The main long term joint effort between Magnet and F. Sha’s team has been towards understanding how natural language processing tasks are related to each other in the context of word representations. Building on the significant experience of F. Sha’s team in transfer learning and of Magnet in linguistic representations, this ongoing work investigates two questions. First, starting from word embeddings that are learned in an unsupervised manner from large text corpora, how well does an adaptation of such embeddings to one task perform in another task? Second, potentially leveraging the knowledge about task relatedness, how can we learn high-quality task-agnostic word embeddings that are meaningful for various tasks at hand and/or easily transferable to a new task? During M. Dehouck’s 1-month visit to UCLA and S. Changpinyo’s 10-day visit to Magnet, several existing techniques for adapting word embeddings to multiple NLP tasks were reviewed and empirically compared, and a novel adaptation technique was proposed. Focusing on a set of semantic and syntactic NLP tasks (part-of-speech tagging, sentiment analysis, named entity recognition and dependency parsing), we started to conduct experiments to assess how initial and adapted word embeddings perform on those tasks and analyze task relatedness. This work will be continued in the second year of the project, aiming for a submission at a major NLP conference.

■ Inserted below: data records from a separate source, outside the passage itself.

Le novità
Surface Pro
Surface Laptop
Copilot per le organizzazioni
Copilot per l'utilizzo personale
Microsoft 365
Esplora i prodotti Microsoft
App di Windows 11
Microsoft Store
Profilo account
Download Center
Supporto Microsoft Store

We have also worked on several more targeted problems. First, we have proposed a semi-supervised approach to learn word embeddings for the task of implicit discourse relation identification. The resulting representations outperform off-the-shelf word embeddings and achieve state-of-the-art performance on this problem. Second, we tackled the problem of cross-lingual dependency parsing by jointly learning language-universal word embeddings from morpho-syntactic information which can be trained on any set of languages. It is worth noting that these embeddings are learned based on structural, dependency-based contexts, in line with our second research objective. Combined with standard language-specific features, such embeddings can achieve significant improvements over monolingual baselines. Lastly, we have proposed approaches to adapt word embeddings for text classification tasks by learning an earth mover type of distance and by joint online learning of the embeddings and the classifier.
Finally, during the Master internship of T. Liétard, we have started working towards our third research objective by learning a weighted similarity graph between entities for the problem of coreference resolution, incorporating both task-specific features and off-the-shelf word embeddings.
We conclude by mentioning that in 2016, Magnet has started to develop, through an ADT (Action de Développement Technologique), a software called Magneto dedicated to learning and evaluating word embeddings. We expect that Magneto serves as a joint development platform for Magnet and F. Sha’s team towards the third year of LEGO.
Visits between the two groups
- A. Bellet, P. Denis: visit to UCLA – 1 week (July 2016) – defining research priorities in preparation of the student visits, half-day workshop on vision+language.
- M. Dehouck: visit to UCLA – 1 month (September 2016) – multi-task word embeddings, talk on cross-lingual dependency parsing.
- S. Changpinyo: visit to Magnet – 10 days (October 2016) – multi-task word embeddings, talk on zero-shot learning.